There was a time when the arrival of the Disney castle and the familiar theme music on the big screen meant that you could sit back in your cinema chair and be prepared to experience some absolute magic – when it came to animation there was no studio that could ever match Disney. Sadly over the years we have seen that magic erode a little for the House Of Mouse to the point today when you go to see a Disney animated film you know it could be a case of hit or miss. Sadly for their new film, Strange World, it is a bit of a miss because instead of moving bold and creative the film leans too heavily on films from the past.

Directed by Don Hall (Big Hero 6) and first time director Qui Nguyen Strange World opens with a young Searcher Clade (voiced by Jake Gyllenhaal – Brokeback Mountain) on an epic journey with his explorer father, Jaeger Clade ( voiced by Dennis Quaid – The Day After Tomorrow), in search of a power source that can provide electricity to their home of Pando.

Throughout the journey Searcher and Jaeger clash due to the fact that Jaeger just can’t accept that Searcher has no desire to be an explorer. Ironically though Searcher is the one that finds the energy source and sadly Jaeger disappears after deciding that he must know what is over the mountains.

The film then picks up years later. Searcher is now a celebrity in Pando – but it is a tag he wishes he didn’t have to wear because instead his happier simply being a farmer who continues to bring energy to his home town. He is also now married to pilot, Meridian (voiced by Gabrielle Union – Bring It On), and together they have a son – Ethan (voiced by Jaboukie Young-White – Rough Night).

However, when their energy source begins to ‘die’ Searcher is recruited by his father’s old second-in-command, Callisto Mal (voiced by Lucy Liu – Charlie’s Angels), to go on a journey to discover what is happening. Once again though father/son tensions come to the fore though with Searcher forgetting what life was like with his father and now him pushing his career aspirations onto Ethan.

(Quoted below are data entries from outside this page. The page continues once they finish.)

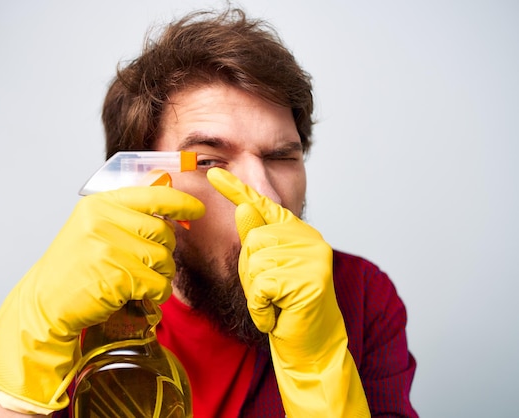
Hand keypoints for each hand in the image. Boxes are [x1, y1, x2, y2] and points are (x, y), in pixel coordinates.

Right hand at [0, 186, 204, 412]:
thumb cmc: (74, 267)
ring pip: (162, 258)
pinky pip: (156, 283)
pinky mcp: (115, 276)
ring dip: (163, 274)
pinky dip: (158, 293)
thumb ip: (126, 213)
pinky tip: (146, 295)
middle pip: (162, 231)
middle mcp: (103, 221)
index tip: (197, 209)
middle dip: (167, 250)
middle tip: (155, 264)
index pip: (153, 195)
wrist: (45, 302)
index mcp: (100, 204)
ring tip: (147, 281)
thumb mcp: (93, 228)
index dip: (181, 202)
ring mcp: (108, 248)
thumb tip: (168, 201)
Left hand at [207, 168, 368, 416]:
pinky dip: (262, 306)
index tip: (213, 173)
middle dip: (251, 270)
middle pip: (253, 238)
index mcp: (294, 230)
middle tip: (270, 290)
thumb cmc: (283, 303)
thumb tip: (242, 208)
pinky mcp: (312, 280)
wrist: (310, 343)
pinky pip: (263, 286)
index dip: (235, 188)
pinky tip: (276, 313)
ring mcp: (313, 257)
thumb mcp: (261, 267)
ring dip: (257, 290)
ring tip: (275, 301)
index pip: (261, 204)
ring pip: (257, 262)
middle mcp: (308, 237)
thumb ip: (254, 238)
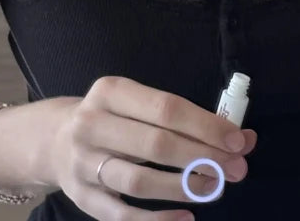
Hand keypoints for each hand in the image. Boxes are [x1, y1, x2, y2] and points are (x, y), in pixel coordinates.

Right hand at [49, 76, 257, 218]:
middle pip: (155, 144)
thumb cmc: (112, 118)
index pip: (166, 108)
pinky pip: (123, 215)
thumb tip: (245, 137)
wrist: (54, 141)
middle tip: (235, 169)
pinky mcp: (82, 199)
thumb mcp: (139, 103)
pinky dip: (157, 220)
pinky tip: (186, 217)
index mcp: (111, 91)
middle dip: (202, 157)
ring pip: (139, 181)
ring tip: (215, 188)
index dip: (205, 125)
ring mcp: (83, 164)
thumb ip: (188, 119)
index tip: (238, 140)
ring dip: (183, 187)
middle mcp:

The biggest issue with Strange World is that this is a story that we seen countless times on the big screen previously. Basically the film is taking the general idea of the classic Journey To The Centre of The Earth (and all of its adaptations) and mixing it with films like Planet 51 that are still very fresh in people’s minds. Sadly, that means the film becomes predictable and at times very, very bland.

At times Hall, aided by Nguyen’s screenplay, tries to make the film a little different by revealing in fact that Pando is indeed a strange world but because the film is so predictable even bringing in cute creatures in a bid to win over the audience simply just doesn’t work. Seasons film lovers will very easily be able to work out where the plot is going to next while some of the conversations throughout the film will not only wash right over children’s heads but will more likely make them tune out from the film.

At its centre Strange World does have a great moral in that parents need to be really careful not to push children to follow in their footsteps while children should be encouraged to explore their own way in this world They are worthy morals but sadly the film just isn’t strong enough to be memorable which means likely those worthy morals will be forgotten straight after the credits roll – just like the film.

At some stage Disney Animation will bounce back to be the creative studio that it once was in the past. Unfortunately for the studio and for cinema fans right around the world Strange World is not the film that sees it heading back in the right direction. Bland and predictable this is a film that most people will see straight through right away while most children will find themselves losing interest very, very quickly.